Ten slotte heeft appellante in een aan gedaagde
gericht (ongedateerd) schrijven na de beëindiging van
haar uitkering bevestigd dat zij anderhalf jaar op
genoemd adres in E heeft gewoond.
Gelet op het hiervoor overwogene is de Raad van
oordeel dat de woonplaats van appellante ten tijde van
de intrekking van haar Abw-uitkering niet B was, zodat
zij jegens gedaagde geen recht op bijstand had. De
omstandigheid, dat de bijgevolg terechte intrekking
van de uitkering met terugwerkende kracht heeft
plaatsgevonden, levert naar 's Raads oordeel geen
strijd met het rechtszekerheidsbeginsel op, nu
appellante zonder daarvan mededeling aan gedaagde te
doen ten minste anderhalf jaar voor de intrekking van
haar uitkering niet meer in B woonde, en in
redelijkheid niet kon verwachten dat zij recht bleef
houden op bijstandsuitkering van de gemeente Mierlo.

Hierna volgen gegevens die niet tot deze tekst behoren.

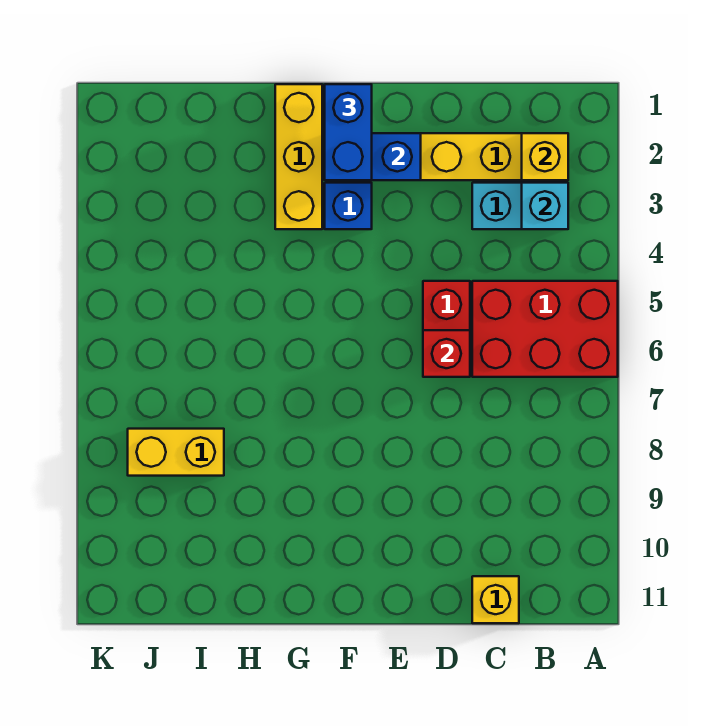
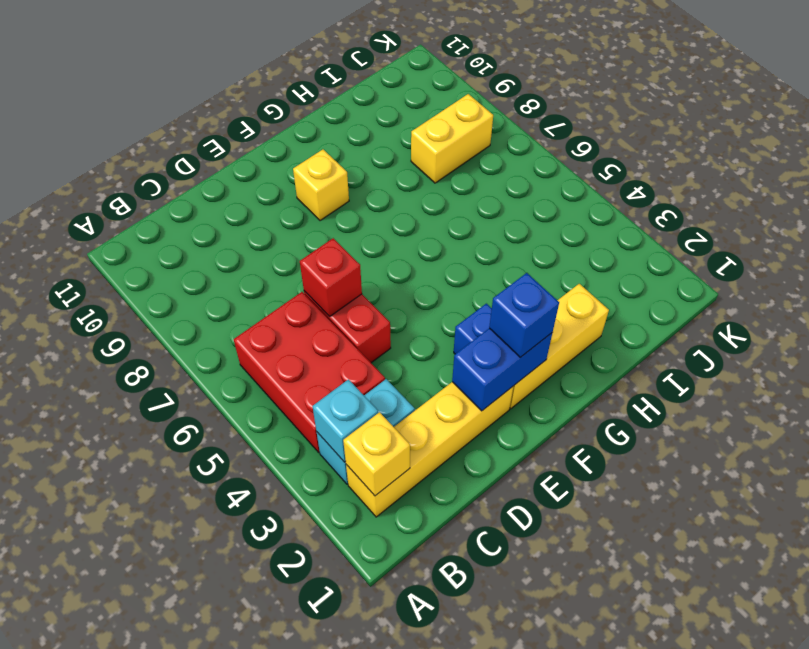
red brick A5:C6 level 1 -> red brick B4:C6 level 1
yellow brick C11 level 1 -> yellow brick F9 level 1
blue brick F1:F2 level 3 -> blue brick F2 level 3
yellow brick G1:G3 level 1 -> yellow brick F2:H2 level 1

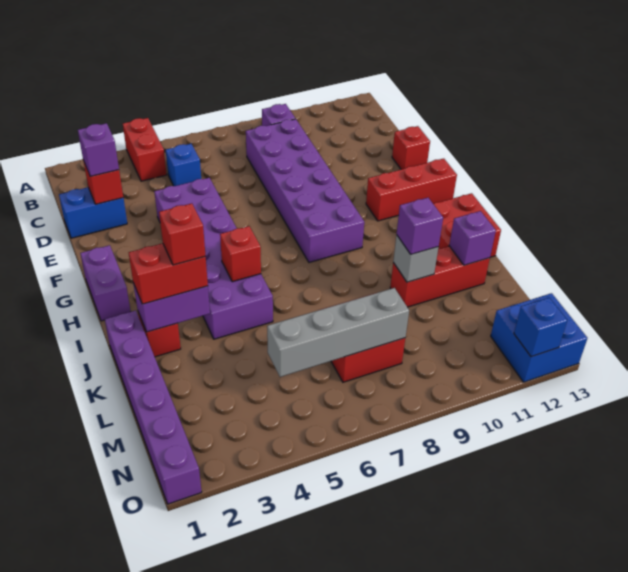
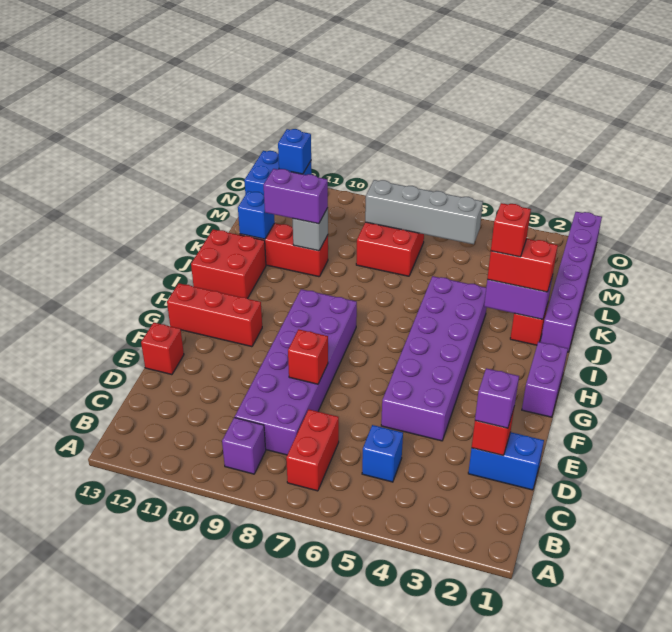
red brick A4:B4 level 1 -> red brick B7:C7 level 1
red brick I5 level 2 -> red brick E8 level 2
purple brick K10 level 3 -> purple brick K10:K11 level 3
purple brick K12 level 2 -> blue brick K12 level 2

Het vorenstaande leidt tot bevestiging van de
aangevallen uitspraak, voorzover aangevochten.
De Raad acht geen termen aanwezig om toepassing te
geven aan het bepaalde in artikel 8:75 van de Algemene
wet bestuursrecht.
III. BESLISSING
De Centrale Raad van Beroep,
Recht doende:
Bevestigt de aangevallen uitspraak, voorzover
aangevochten.
Aldus gewezen door mr J.G. Treffers als voorzitter en
mr Ch. de Vrey en mr drs N.J. van Vulpen-Grootjans als
leden, in tegenwoordigheid van
I.J.M. Peereboom-Nieuwenburg als griffier, en
uitgesproken in het openbaar op 17 oktober 2000.
(get.) J.G. Treffers.
(get.) I.J.M. Peereboom-Nieuwenburg.